Il est difficile d’imaginer les souffrances qu’endure aujourd’hui un enfant qui grandit dans une société industrialisée, dont les bases sont toutes entières fondées sur l’individualisme, le productivisme et les valeurs matérialistes. D’une part parce que, ayant nous-mêmes grandi dans un tel contexte, nous n’avons pas de point de comparaison, mais surtout parce que nous avons nous-mêmes subi ces souffrances en tant qu’enfant, sans qu’elles puissent être reconnues et nommées par le monde des adultes. Au Japon, des problèmes sociaux aussi inquiétants que le suicide des écoliers, le racket et la violence entre enfants ou le burn-out des étudiants sont clairement mis en relation avec la pression qu’exercent les parents et le système scolaire dans la course à la réussite. Les jeunes doivent littéralement prendre sur eux les peurs de leurs parents et professeurs, qui sont persuadés que seuls les meilleurs - c’est-à-dire les plus performants - s’en sortiront. Nécessité faisant loi, c’est l’ensemble de la société qui court derrière les mots d’ordre de ses dirigeants économiques, subissant et amplifiant chez la jeune génération les effets des humiliations qu’ils véhiculent.

Dans un tel contexte, l’énergie vitale de l’Être est mobilisée par des nécessités contradictoires: celle de refouler l’expression des sentiments d’humiliation qu’il subit constamment, celle de s’adapter à l’inhumanité du monde dans lequel il baigne, celle enfin de faire siennes les valeurs qui ont participé à sa conformisation.
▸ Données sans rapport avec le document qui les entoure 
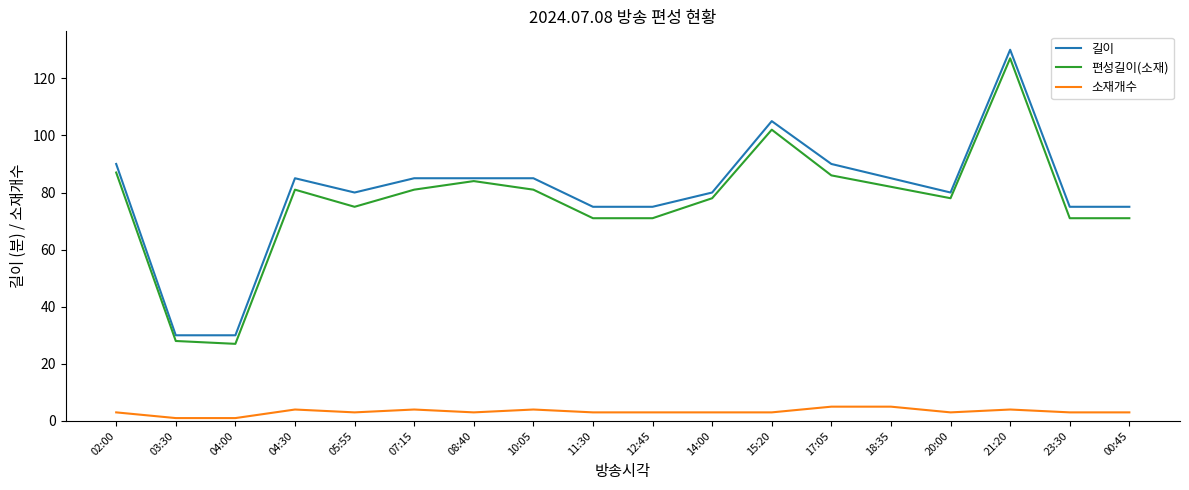

Reading left to right, what are all the values shown in this chart?

길이: 90	30	30	85	80	85	85	85	75	75	80	105	90	85	80	130	75	75
편성길이(소재): 87	28	27	81	75	81	84	81	71	71	78	102	86	82	78	127	71	71
소재개수: 3	1	1	4	3	4	3	4	3	3	3	3	5	5	3	4	3	3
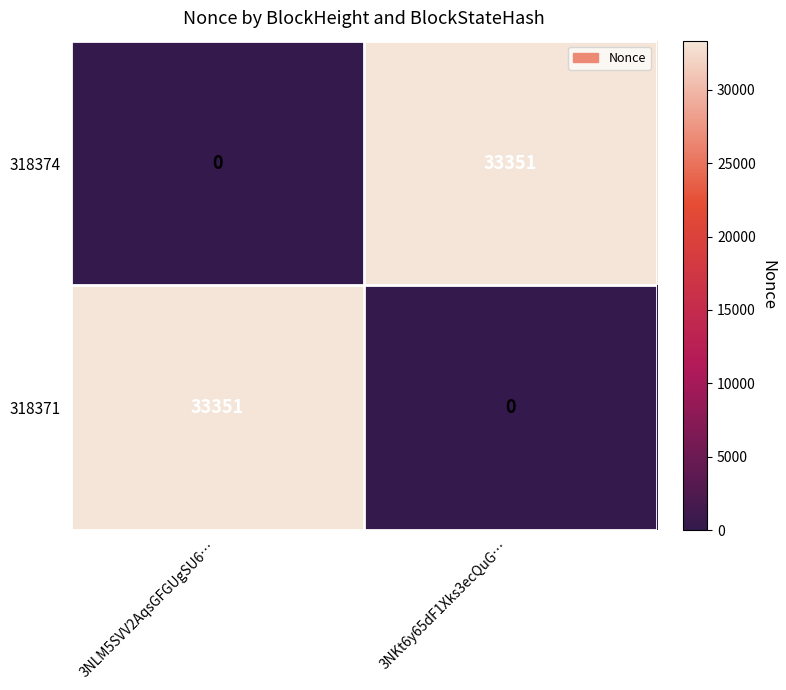

Reading left to right, list all the values displayed in this chart.

318374: 3NLM5SVV2AqsGFGUgSU6…=0	3NKt6y65dF1Xks3ecQuG…=33351
318371: 3NLM5SVV2AqsGFGUgSU6…=33351	3NKt6y65dF1Xks3ecQuG…=0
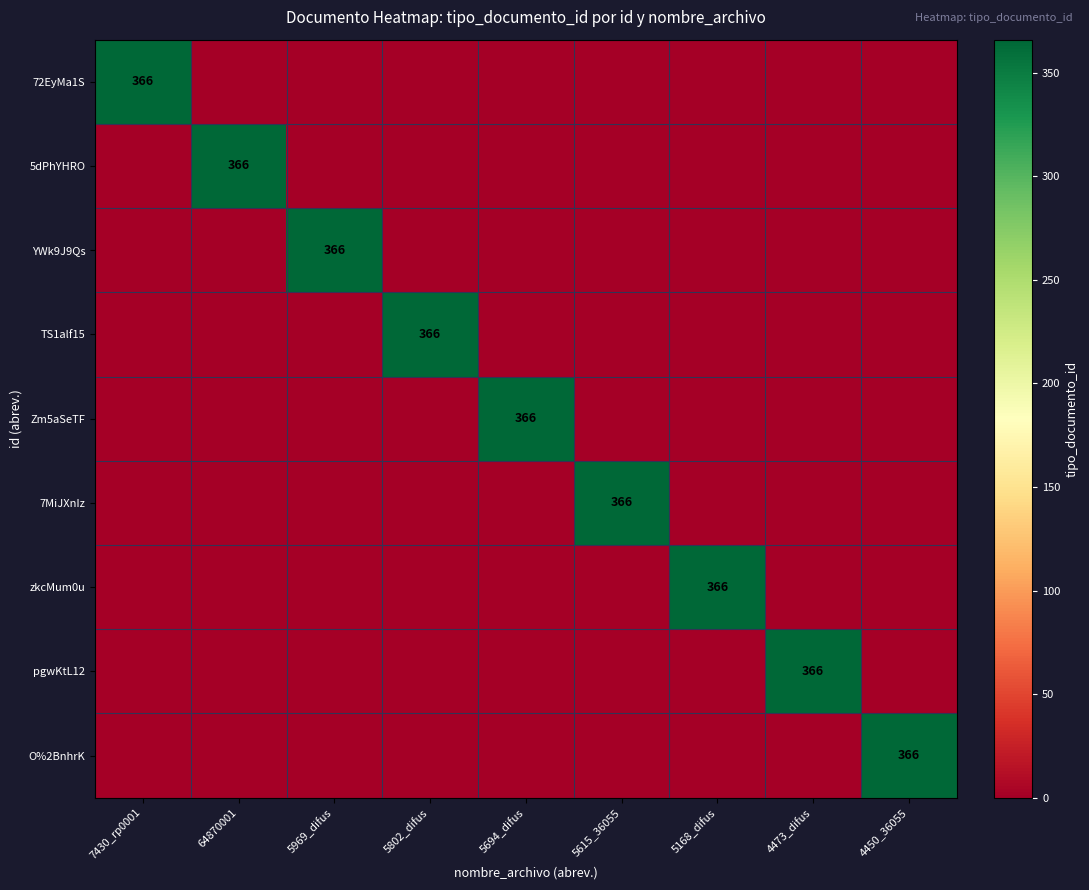

The value of 5dPhYHRO at 64870001 is 366. True or false?

True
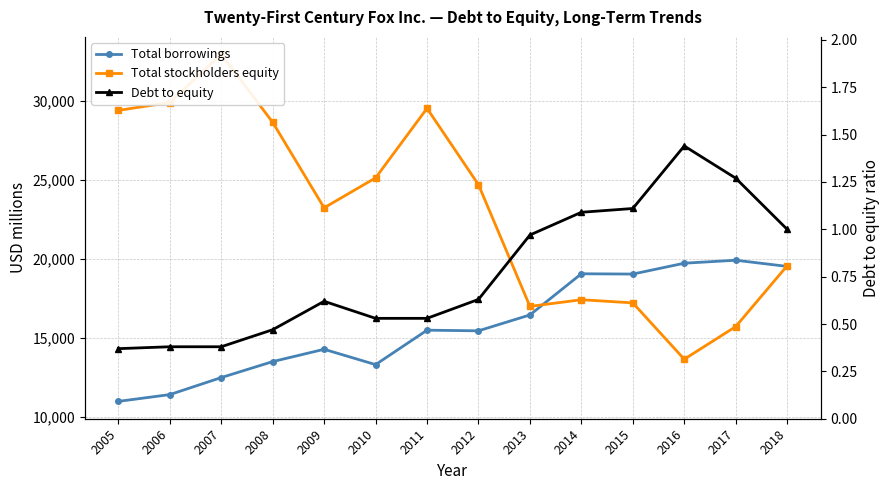

Does the chart have visible grid lines?

Yes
Il n’y a pas d’espace pour ressentir, pour dire ses difficultés et sa souffrance, pas d’espace non plus pour s’arrêter et réfléchir.

Carl-Gustav Jung écrivait en 1946 :

« Seule est essentielle, en dernière analyse, la vie subjective de l’individu. C’est celle-ci seulement qui fait l’histoire; c’est en elle que se jouent d’abord toutes les grandes transformations; l’avenir et l’histoire entière du monde résultent en définitive de la somme colossale de ces sources cachées et individuelles. » (4)

L’accélération des processus nous invite à une prise de conscience.

Marc-André Cotton

© M.A. Cotton – 05.1998 / www.regardconscient.net

Notes :

(1) Formation initiale, CO-PO Flash, septembre 1997, Chef de Projet M. Pierre-Alain Seiler.

(2) Cité par Rita Hofstetter, Grandeur et déclin des écoles primaires privées face à l’Etat enseignant à Genève au XIXe siècle, thèse présentée à la FAPSE de Genève en 1993, p. 72.

(3) Johannes Czwalina est théologien et conseiller en entreprise, il a procédé à plus de 800 entretiens qui ont fourni la matière du livre Karriere ohne Sinn ? (Une carrière dépourvue de sens ?).

(4) C.-G. Jung, L’homme à la recherche de son âme, Mont Blanc éd., 1946, p. 56.